Лев покачал головой.
– Не-а. Нажал на курок.
– Что?! – Я испугался этого признания. – Серьезно?
– Серьезно.
– И что… Потом?
В голове у меня замелькали кадры из недавнего сна, где я собственноручно застрелил Артура: мозги в разные стороны, кровь на стенах… Я, конечно, знал, что отец Льва умер, но не знал, что вот так.
– Ничего, – неожиданно ответил Лев. – Я перепутал ружья от страха. Взял незаряженное.
Я выдохнул с облегчением:
– И слава богу…
Папа пожал плечами.
– Ты же понимаешь, что это не имеет значения?
– В смысле? – не понял я.
Как по мне, еще какое имеет значение, застрелил ты своего батю или нет. Не то чтобы мелочь какая-то.

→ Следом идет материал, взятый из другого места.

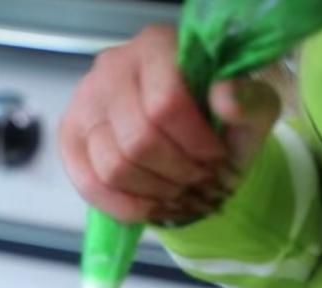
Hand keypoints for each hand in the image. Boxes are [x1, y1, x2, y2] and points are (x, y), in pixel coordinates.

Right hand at [59, 25, 280, 223]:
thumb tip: (226, 97)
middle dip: (176, 174)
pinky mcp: (69, 139)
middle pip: (137, 141)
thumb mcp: (252, 105)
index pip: (165, 104)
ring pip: (112, 168)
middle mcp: (110, 69)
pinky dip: (123, 206)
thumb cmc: (218, 115)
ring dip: (153, 192)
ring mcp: (83, 105)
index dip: (194, 144)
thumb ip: (249, 101)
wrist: (186, 124)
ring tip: (178, 193)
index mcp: (156, 47)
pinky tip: (150, 207)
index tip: (217, 159)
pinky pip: (88, 185)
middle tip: (199, 183)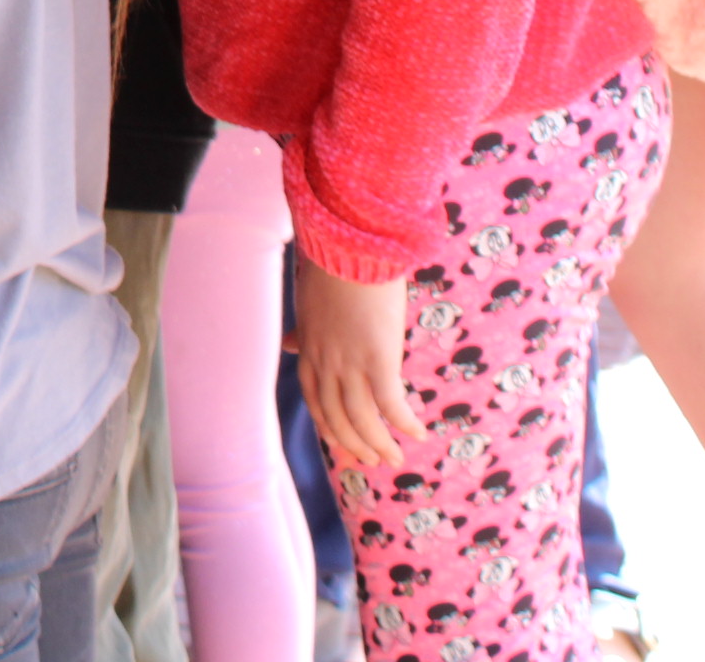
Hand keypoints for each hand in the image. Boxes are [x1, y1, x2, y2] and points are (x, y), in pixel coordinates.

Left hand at [292, 255, 427, 469]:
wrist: (349, 245)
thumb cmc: (332, 265)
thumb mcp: (309, 301)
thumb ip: (303, 329)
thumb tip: (286, 343)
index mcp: (309, 348)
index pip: (314, 399)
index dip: (328, 425)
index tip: (342, 441)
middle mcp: (326, 362)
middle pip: (337, 417)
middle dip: (354, 443)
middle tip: (372, 460)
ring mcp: (350, 362)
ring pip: (362, 419)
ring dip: (378, 444)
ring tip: (395, 459)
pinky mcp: (379, 358)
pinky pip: (391, 403)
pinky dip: (403, 423)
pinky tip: (417, 433)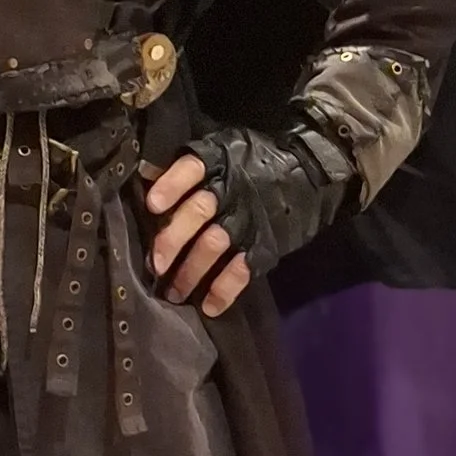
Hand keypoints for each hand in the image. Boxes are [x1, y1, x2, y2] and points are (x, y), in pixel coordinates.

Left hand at [144, 121, 354, 314]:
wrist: (310, 172)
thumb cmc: (253, 161)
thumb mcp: (222, 148)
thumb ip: (186, 166)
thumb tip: (145, 172)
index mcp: (218, 161)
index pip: (191, 169)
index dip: (171, 186)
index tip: (153, 205)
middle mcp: (231, 189)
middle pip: (198, 212)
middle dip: (173, 238)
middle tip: (155, 264)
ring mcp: (248, 219)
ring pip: (214, 245)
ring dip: (191, 271)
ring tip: (174, 292)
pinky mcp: (265, 244)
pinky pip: (242, 269)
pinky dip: (224, 290)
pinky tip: (209, 306)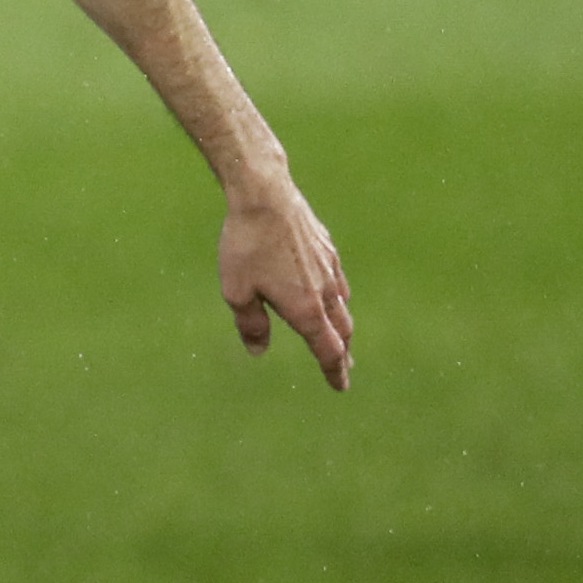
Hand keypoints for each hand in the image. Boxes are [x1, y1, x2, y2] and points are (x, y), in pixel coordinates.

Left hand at [221, 172, 353, 389]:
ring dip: (343, 326)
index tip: (340, 387)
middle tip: (345, 368)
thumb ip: (250, 324)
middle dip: (343, 353)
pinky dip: (339, 296)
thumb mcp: (237, 292)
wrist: (264, 195)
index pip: (327, 350)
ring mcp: (329, 267)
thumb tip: (259, 350)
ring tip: (341, 336)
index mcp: (305, 309)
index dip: (334, 372)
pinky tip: (334, 294)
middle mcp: (324, 291)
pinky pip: (338, 280)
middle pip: (341, 331)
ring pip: (342, 305)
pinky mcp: (326, 247)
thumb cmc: (246, 246)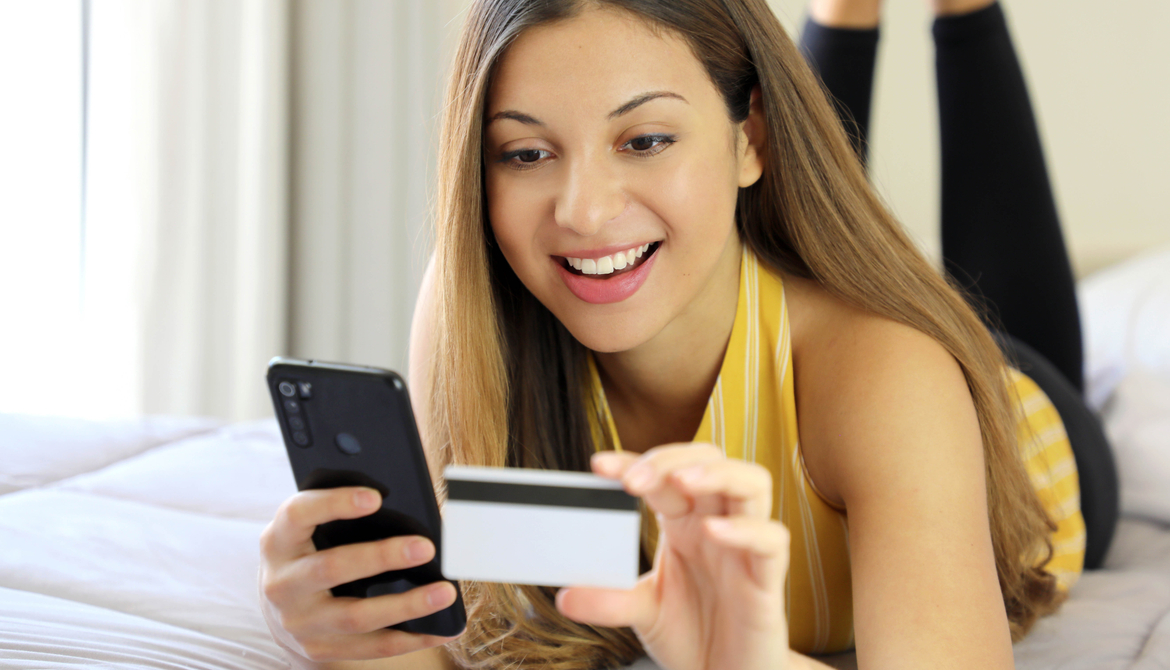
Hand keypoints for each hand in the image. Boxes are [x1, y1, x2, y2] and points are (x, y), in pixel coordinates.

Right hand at [258, 487, 460, 662]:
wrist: (279, 607)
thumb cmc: (311, 550)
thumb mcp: (311, 527)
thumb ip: (341, 513)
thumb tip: (405, 506)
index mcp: (279, 540)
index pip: (299, 514)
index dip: (335, 503)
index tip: (376, 497)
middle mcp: (282, 582)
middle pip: (332, 567)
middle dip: (382, 556)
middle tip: (426, 547)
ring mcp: (298, 621)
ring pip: (356, 616)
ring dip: (406, 604)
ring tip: (445, 592)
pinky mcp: (318, 648)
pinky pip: (371, 647)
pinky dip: (411, 639)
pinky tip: (442, 628)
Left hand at [556, 444, 790, 669]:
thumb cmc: (694, 634)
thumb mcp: (642, 612)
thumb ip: (609, 600)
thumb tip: (565, 597)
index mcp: (684, 523)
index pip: (663, 475)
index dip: (633, 462)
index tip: (599, 466)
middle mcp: (716, 524)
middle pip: (710, 461)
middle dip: (673, 459)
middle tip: (635, 480)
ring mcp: (744, 547)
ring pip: (752, 483)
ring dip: (717, 474)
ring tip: (683, 481)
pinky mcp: (768, 578)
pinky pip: (771, 539)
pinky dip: (745, 530)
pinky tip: (714, 532)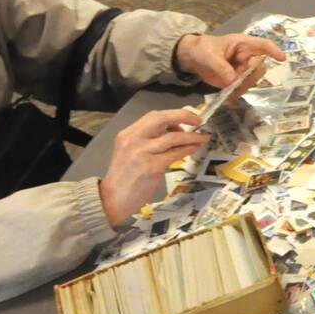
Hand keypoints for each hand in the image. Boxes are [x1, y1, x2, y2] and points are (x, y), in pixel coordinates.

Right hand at [98, 108, 208, 225]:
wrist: (111, 200)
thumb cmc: (124, 178)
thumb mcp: (131, 153)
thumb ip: (149, 141)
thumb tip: (176, 131)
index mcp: (127, 134)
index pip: (153, 116)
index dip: (173, 114)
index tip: (187, 117)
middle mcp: (133, 140)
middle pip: (161, 119)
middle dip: (183, 116)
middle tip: (199, 120)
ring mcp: (141, 153)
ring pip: (172, 137)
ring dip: (191, 136)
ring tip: (203, 137)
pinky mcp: (150, 167)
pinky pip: (174, 154)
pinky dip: (187, 149)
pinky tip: (194, 148)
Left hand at [175, 32, 286, 86]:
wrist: (192, 58)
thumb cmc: (203, 49)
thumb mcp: (209, 55)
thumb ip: (221, 66)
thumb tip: (232, 80)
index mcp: (243, 44)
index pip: (263, 45)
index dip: (274, 51)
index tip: (282, 59)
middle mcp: (246, 57)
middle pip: (259, 68)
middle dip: (251, 75)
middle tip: (236, 78)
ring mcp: (242, 70)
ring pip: (252, 80)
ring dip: (242, 85)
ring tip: (227, 85)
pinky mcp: (236, 80)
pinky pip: (243, 88)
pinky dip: (236, 92)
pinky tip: (227, 93)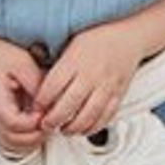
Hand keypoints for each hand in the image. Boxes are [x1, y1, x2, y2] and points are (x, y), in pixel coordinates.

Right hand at [0, 40, 44, 156]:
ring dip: (32, 140)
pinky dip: (27, 141)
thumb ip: (36, 83)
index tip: (43, 112)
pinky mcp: (4, 122)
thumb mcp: (22, 62)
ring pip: (11, 146)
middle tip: (48, 120)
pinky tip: (38, 127)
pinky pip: (12, 143)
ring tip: (44, 123)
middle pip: (11, 140)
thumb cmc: (2, 56)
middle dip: (35, 135)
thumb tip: (48, 104)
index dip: (31, 122)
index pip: (10, 122)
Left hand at [33, 21, 145, 136]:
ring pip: (88, 115)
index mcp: (75, 60)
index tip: (35, 107)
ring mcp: (107, 85)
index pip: (52, 87)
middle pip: (68, 105)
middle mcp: (91, 74)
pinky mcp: (119, 93)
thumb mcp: (71, 42)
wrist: (129, 34)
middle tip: (46, 124)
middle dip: (53, 120)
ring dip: (73, 127)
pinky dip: (94, 127)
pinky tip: (84, 129)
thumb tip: (35, 81)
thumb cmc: (98, 37)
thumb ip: (56, 65)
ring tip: (64, 129)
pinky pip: (107, 116)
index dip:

– Это не имеет значения для меня. Какая разница, что я перепутал ружья, что оно было незаряженным? Я‐то был уверен, что оно то самое. И что, нажав на курок, я его убью. Такие открытия о самом себе навсегда меняют личность.
– И как это тебя поменяло?
– Ну, мне было так… Сладко и страшно. Казалось, что я все могу. Отец начал меня бояться, ружья прятал, а мне было уже все равно: я спал с ножом под подушкой, водился со скинхедами и думал, что это легко – убить человека, если я считаю, что он того заслуживает.
– Но ты ведь никого не убил? – осторожно уточнил я.
– Нет. Но меня перестало пугать насилие и красное на белом.
Лев еще раз потревожил угли палочкой. Посмотрел на меня очень серьезно, мне даже сделалось не по себе. Сказал:
– Есть вещи, которые лучше никогда о себе не знать.
Я, поежившись, неловко кивнул: мол, да, есть. Не понял, к чему он это, хотя от пальцев ног до головы прошелся странный, неприятный холодок. Даже затошнило.
Лев устроился поудобней перед костром, слегка повернувшись в мою сторону, и негромко спросил:
– Ты ничего не хочешь мне рассказать?
Я усиленно замотал головой: нет, мол. И для верности уточнил вслух:
– Нет.
Тогда он вздохнул:
– Ладно, спрошу прямо. Что там за история с ядом?
Самый странный день в моей жизни
Первое, что я почувствовал, – злость. На Ярика. Я же просил его не рассказывать, а он что, поделился в тот же день? Зря я ему доверился, понятно же было, что он предатель. Сначала за моей спиной влюбляется в моего отца, а потом, все так же за моей спиной, рассказывает ему мои секреты.
Все это я подумал быстро, в одну секунду. Но в лице не изменился и, загоняя подальше нахлынувшие эмоции, невозмутимо спросил:
– Какой яд?
Лев чуть ли не рассмеялся. Странно улыбнувшись, он спокойно ответил:
– Тебе лучше знать какой.
Я запрокинул голову и закрыл глаза. Потом сделал глубокий вдох и снова посмотрел на Льва. Ситуация казалась безвыходной.